• [Exercise]
Report, from the records below, every line where the word "with" appears.

(Saved data entries)

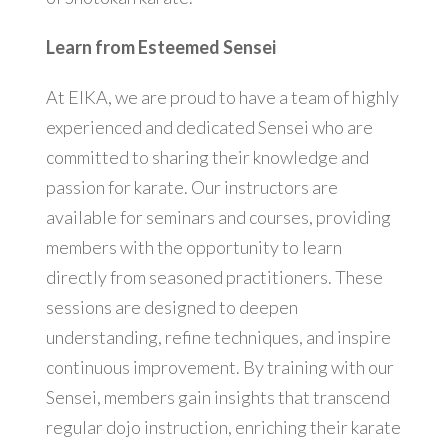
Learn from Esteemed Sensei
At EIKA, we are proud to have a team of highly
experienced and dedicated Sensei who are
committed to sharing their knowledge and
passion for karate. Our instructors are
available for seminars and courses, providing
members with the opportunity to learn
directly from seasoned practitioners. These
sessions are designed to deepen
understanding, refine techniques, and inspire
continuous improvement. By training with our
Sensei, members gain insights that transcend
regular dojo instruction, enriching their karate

* * *

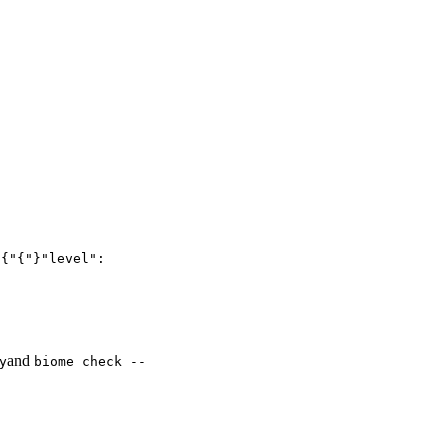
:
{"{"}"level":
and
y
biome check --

• [Task answer]
members with the opportunity to learn
continuous improvement. By training with our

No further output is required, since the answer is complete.